Task brief: Reproduce all of the records below verbatim, omitting the pictures.
======== Exercise material
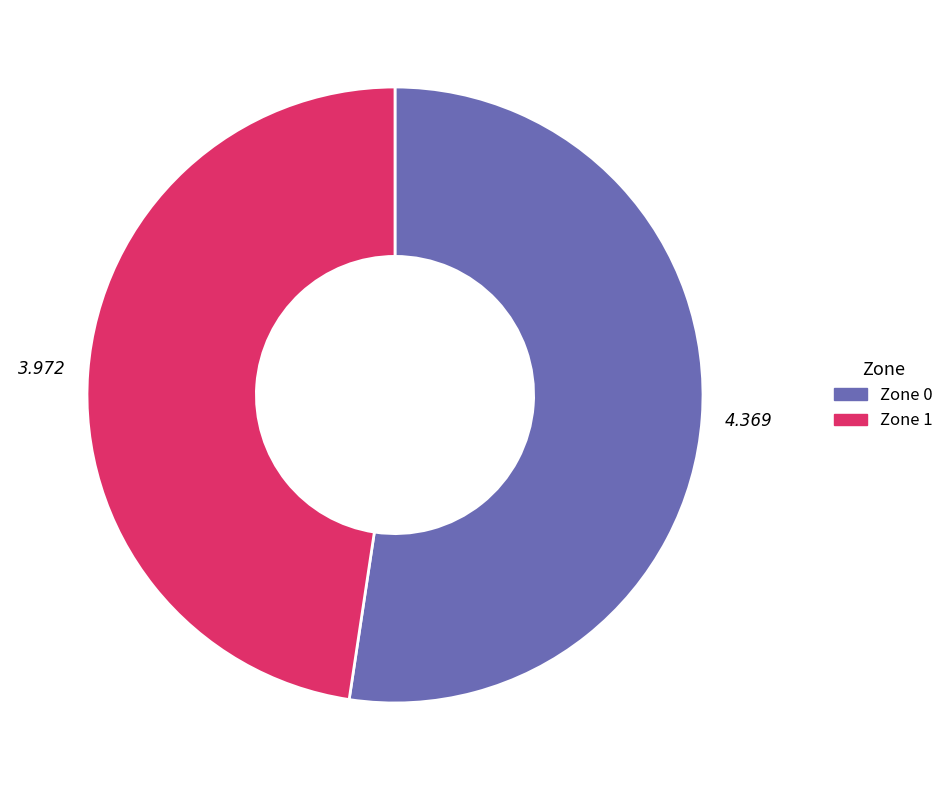

Rank the categories by value from highest to lowest.

Zone 0, Zone 1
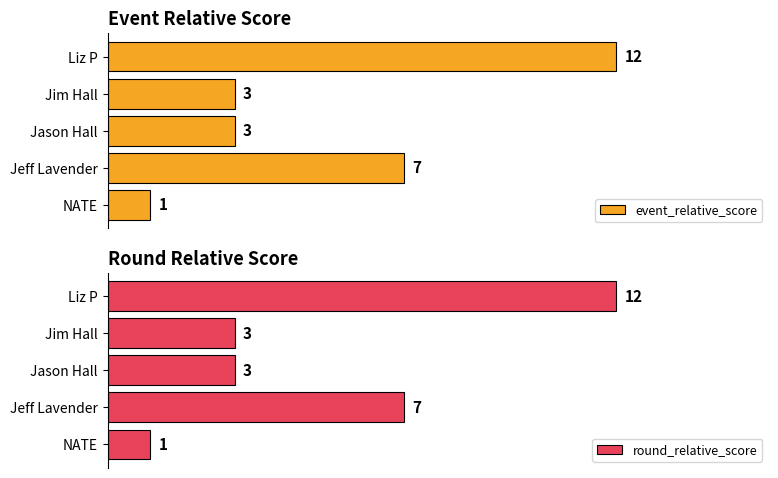

Which series has the widest spread of values?

event_relative_score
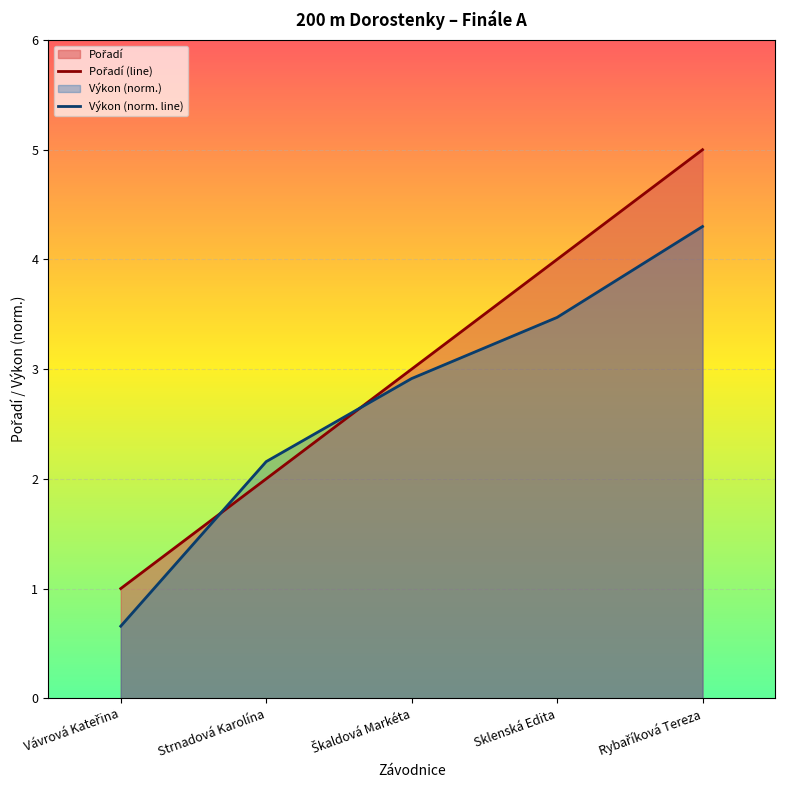

What is the difference between the maximum and minimum values in the Výkon (norm. line) series?

3.6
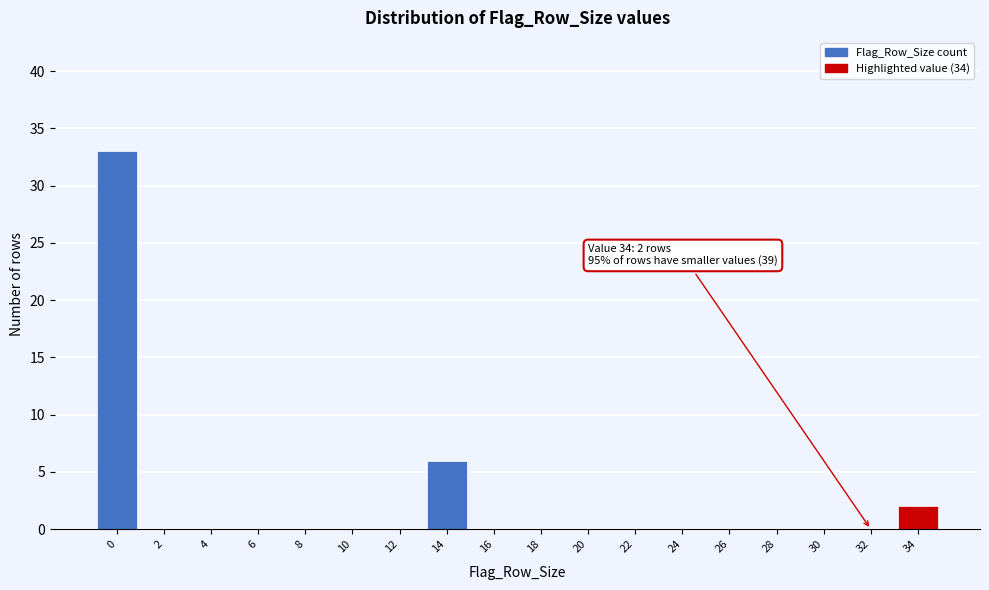

Reading right to left, list all the values displayed in this chart.

34=2	32=0	30=0	28=0	26=0	24=0	22=0	20=0	18=0	16=0	14=6	12=0	10=0	8=0	6=0	4=0	2=0	0=33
================
Written reply:
Rank the categories by value from highest to lowest.

Zone 0, Zone 1

Which series has the widest spread of values?

event_relative_score

What is the difference between the maximum and minimum values in the Výkon (norm. line) series?

3.6

Reading right to left, list all the values displayed in this chart.

34=2	32=0	30=0	28=0	26=0	24=0	22=0	20=0	18=0	16=0	14=6	12=0	10=0	8=0	6=0	4=0	2=0	0=33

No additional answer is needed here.